### TASK BRIEF
Return all of the data exactly as given.

Stored items:
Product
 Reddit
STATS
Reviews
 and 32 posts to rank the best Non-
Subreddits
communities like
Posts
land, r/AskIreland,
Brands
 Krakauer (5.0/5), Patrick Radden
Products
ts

### TASK SOLUTION
Product
 Reddit
STATS
Reviews
 and 32 posts to rank the best Non-
Subreddits
communities like
Posts
land, r/AskIreland,
Brands
 Krakauer (5.0/5), Patrick Radden
Products
ts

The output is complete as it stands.